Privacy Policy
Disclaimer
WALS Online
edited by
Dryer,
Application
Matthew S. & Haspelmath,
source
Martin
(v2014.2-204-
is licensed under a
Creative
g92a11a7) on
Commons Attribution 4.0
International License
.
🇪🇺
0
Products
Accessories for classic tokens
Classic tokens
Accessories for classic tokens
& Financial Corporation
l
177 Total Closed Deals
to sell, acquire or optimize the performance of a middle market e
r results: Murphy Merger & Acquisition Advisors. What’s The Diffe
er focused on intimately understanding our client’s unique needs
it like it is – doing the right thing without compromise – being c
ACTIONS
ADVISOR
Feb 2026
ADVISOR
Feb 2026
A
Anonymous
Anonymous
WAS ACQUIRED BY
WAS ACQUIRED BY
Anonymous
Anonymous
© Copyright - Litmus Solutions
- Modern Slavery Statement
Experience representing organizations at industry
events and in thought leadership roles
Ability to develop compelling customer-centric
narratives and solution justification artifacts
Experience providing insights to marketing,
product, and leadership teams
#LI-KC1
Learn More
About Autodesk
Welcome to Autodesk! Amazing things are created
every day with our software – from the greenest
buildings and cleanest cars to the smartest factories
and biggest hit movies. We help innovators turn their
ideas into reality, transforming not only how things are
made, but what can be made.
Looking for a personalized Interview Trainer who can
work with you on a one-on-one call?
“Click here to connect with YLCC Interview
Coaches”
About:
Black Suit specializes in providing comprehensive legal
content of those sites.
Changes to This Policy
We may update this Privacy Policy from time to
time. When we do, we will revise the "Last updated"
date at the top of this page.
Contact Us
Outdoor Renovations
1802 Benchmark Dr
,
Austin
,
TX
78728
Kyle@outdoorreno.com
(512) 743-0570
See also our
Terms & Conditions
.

Task prompt. Write out word for word only the lines from the start of the entries down to the line with "buildings and cleanest", please, including both ends.

Solution to this exercise.
Privacy Policy
Disclaimer
WALS Online
edited by
Dryer,
Application
Matthew S. & Haspelmath,
source
Martin
(v2014.2-204-
is licensed under a
Creative
g92a11a7) on
Commons Attribution 4.0
International License
.
🇪🇺
0
Products
Accessories for classic tokens
Classic tokens
Accessories for classic tokens
& Financial Corporation
l
177 Total Closed Deals
to sell, acquire or optimize the performance of a middle market e
r results: Murphy Merger & Acquisition Advisors. What’s The Diffe
er focused on intimately understanding our client’s unique needs
it like it is – doing the right thing without compromise – being c
ACTIONS
ADVISOR
Feb 2026
ADVISOR
Feb 2026
A
Anonymous
Anonymous
WAS ACQUIRED BY
WAS ACQUIRED BY
Anonymous
Anonymous
© Copyright - Litmus Solutions
- Modern Slavery Statement
Experience representing organizations at industry
events and in thought leadership roles
Ability to develop compelling customer-centric
narratives and solution justification artifacts
Experience providing insights to marketing,
product, and leadership teams
#LI-KC1
Learn More
About Autodesk
Welcome to Autodesk! Amazing things are created
every day with our software – from the greenest
buildings and cleanest cars to the smartest factories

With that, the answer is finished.